### [Source passage]
* Start *

First trip to the East Branch Westfield

It was a bit of a slow day for me fish wise, at least at the first spot I tried. This morning I checked out the lower end of the catch-and-release section of the East Branch Westfield River. I fished and hiked my way upstream for most of the rest of the day. I must’ve gone about 3+ miles. To be honest I was really unimpressed with this particular section. I know it was my first trip here but after reading about the river on this blog and elsewhere I was expecting something different. To be sure, the river and the landscape are both beautiful in this stretch but the trout habitat didn’t seem that great. Long expanses of wide, shallow, rather featureless riffles and runs. Not much nice looking holding water. The decent water I did find I fished the crap out of and came away with only 2 rainbows and a brookie. I tried a number of different nymph rigs. The brookie came on a small black stonefly whereas both the rainbows were on a very tiny (I think #18 or #20) flashback BWO emerger type bug. Unfortunately the fish did not cooperate for the camera (I finally bought a net but it hasn’t come in the mail yet…). With the fishing slow I was able to spot some cool stuff and take a few pictures.

* End *

### [Data listing]
* Start *

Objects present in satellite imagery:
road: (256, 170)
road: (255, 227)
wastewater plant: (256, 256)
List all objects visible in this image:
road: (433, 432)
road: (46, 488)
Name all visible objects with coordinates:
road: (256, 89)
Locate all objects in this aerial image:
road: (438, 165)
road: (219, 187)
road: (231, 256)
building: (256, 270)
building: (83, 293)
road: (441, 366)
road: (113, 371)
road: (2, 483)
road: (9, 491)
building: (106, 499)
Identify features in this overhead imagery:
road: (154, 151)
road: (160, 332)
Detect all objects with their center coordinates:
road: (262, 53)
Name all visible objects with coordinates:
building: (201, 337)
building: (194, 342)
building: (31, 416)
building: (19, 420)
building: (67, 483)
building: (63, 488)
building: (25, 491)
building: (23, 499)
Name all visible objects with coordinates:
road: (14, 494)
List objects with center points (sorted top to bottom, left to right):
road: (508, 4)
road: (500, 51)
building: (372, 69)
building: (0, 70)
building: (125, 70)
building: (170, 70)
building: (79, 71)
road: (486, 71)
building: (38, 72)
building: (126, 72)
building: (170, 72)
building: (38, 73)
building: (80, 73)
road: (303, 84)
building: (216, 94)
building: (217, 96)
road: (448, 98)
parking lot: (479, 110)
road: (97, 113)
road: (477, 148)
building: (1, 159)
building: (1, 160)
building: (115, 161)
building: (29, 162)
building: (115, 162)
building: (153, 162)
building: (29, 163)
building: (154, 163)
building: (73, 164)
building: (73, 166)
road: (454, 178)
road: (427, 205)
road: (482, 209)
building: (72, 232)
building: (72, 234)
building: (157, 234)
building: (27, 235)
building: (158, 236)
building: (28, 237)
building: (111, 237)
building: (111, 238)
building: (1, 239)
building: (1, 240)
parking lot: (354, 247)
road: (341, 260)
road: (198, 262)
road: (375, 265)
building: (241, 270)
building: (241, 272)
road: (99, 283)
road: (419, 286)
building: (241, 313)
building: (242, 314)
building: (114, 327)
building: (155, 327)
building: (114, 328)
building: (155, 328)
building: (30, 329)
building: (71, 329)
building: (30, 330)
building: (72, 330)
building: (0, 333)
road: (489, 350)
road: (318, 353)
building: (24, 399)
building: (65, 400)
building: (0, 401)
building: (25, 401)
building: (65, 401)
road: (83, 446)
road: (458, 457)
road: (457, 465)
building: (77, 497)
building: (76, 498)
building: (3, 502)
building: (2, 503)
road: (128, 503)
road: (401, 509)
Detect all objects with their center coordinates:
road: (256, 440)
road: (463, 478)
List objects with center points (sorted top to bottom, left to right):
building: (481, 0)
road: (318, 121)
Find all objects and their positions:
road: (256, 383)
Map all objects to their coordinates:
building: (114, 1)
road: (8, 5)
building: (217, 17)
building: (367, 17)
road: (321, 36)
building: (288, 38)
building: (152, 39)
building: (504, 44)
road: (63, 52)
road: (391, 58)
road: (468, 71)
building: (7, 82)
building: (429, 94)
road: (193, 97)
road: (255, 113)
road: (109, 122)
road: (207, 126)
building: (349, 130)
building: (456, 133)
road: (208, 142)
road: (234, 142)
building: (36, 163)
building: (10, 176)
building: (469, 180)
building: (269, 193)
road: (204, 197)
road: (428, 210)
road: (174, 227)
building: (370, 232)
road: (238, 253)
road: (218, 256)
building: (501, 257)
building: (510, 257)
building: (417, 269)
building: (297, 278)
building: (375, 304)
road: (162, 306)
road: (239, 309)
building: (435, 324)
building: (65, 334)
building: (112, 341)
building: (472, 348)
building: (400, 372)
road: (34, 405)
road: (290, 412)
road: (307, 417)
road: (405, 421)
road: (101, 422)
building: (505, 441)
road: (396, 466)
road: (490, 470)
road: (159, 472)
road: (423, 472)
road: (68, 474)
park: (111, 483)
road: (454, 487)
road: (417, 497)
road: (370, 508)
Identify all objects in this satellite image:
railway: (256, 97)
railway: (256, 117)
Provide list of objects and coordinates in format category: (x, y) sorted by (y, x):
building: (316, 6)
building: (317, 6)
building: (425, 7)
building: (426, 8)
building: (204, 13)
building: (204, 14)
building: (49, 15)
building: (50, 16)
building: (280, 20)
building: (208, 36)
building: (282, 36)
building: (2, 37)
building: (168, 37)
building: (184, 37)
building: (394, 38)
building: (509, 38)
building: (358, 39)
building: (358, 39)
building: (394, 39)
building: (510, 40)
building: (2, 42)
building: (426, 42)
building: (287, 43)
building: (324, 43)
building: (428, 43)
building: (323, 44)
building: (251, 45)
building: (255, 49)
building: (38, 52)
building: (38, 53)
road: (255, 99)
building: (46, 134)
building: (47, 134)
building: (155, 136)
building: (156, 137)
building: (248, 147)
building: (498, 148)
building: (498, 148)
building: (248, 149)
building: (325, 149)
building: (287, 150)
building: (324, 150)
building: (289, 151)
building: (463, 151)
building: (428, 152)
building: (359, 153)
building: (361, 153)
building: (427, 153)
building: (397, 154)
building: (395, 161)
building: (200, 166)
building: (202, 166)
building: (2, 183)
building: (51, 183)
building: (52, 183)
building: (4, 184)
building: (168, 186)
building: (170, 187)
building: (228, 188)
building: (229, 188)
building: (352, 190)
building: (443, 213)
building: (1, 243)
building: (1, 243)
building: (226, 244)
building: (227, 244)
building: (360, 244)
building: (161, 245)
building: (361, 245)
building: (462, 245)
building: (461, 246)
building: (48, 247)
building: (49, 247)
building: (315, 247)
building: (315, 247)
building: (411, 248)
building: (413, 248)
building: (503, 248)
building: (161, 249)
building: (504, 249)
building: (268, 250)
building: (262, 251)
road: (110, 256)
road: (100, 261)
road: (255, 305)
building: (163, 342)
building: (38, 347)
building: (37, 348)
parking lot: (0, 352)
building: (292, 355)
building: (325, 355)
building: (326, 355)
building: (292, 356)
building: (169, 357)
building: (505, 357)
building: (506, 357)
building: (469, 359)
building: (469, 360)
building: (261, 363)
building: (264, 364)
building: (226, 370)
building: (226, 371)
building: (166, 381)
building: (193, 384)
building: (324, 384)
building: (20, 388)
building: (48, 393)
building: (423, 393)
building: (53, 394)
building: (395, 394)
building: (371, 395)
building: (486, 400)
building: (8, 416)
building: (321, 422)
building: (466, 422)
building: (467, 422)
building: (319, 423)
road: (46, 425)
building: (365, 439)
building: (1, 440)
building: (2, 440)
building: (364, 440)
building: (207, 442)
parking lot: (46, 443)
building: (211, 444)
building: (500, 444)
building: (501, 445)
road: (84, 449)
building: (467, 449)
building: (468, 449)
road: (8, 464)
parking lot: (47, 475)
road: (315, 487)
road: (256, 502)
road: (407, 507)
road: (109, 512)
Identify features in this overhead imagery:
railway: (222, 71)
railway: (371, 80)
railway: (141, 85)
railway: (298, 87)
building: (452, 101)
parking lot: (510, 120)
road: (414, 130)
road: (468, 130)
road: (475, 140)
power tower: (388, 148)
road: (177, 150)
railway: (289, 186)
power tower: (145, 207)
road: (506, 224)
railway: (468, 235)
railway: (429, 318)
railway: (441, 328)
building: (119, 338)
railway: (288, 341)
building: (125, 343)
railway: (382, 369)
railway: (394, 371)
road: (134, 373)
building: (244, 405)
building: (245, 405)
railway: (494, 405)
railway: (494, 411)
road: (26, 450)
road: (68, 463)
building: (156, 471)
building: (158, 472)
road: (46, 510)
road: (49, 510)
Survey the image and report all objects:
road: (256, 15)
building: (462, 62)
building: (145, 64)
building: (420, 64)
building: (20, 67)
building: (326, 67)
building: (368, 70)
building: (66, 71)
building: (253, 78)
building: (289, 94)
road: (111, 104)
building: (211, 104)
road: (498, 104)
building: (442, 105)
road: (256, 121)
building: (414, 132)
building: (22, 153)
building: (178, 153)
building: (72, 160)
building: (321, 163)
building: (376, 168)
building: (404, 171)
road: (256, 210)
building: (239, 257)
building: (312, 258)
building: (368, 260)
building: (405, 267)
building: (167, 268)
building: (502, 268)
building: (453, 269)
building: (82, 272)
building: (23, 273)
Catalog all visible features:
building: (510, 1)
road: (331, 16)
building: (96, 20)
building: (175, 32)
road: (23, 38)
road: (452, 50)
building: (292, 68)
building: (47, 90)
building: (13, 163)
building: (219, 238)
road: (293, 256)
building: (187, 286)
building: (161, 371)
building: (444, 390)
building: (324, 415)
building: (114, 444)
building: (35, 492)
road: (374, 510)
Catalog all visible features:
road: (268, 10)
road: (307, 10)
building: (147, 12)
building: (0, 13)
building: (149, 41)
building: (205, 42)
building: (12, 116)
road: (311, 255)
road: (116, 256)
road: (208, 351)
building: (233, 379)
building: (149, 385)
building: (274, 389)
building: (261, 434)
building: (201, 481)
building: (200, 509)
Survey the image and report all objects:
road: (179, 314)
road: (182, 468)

* End *

### [Task requirements]
1 – In the East Branch Westfield fishing account, which fly caught the brookie?
2 – Write the next part of the East Branch Westfield fishing account, picking up after its final sentence.

### [Outputs by task]
1 – A small black stonefly.

2 –
 This big guy was going to town on some dead mammal on the bottom of the river – picking up the carcass and shaking it like a dog.

 These are the same dragonfly larval cases that BlogFlyFishMA mentioned in his post a day or so ago

 Adult alderfly

 Juvenile Eastern Newt. They’re a little different from most salamanders in that the juvenile stage (here) are terrestrial while the adults are aquatic.

Same newt here…

Does anyone out there fish this section of the river? Am I missing something…thoughts, comments, suggestions?

After leaving the lower end of the catch-and-release section I headed upstream to check out the Chesterfield Gorge area. This is where I should have spent the day! Much more in line with what I was expecting. Because I had spent all my time downstream I only was able to fish the gorge area for an hour at the most. It didn’t disappoint. The first deep slot downstream of a plunge pool yielded a nice rainbow on an oversize stonefly nymph. This one actually cooperated for a picture.

I snagged and lost the nymph so I switched to a cone-head sculpin streamer. In the next few features downstream I had 3 rainbows about the same size absolutely annihilate my streamer – 2 of the 3 I actually got to see shoot out from their lies and crush it on the swing. Pretty fun end to what had been a slow day. I’ll be back here, beautiful section of river.

How did everyone else do today?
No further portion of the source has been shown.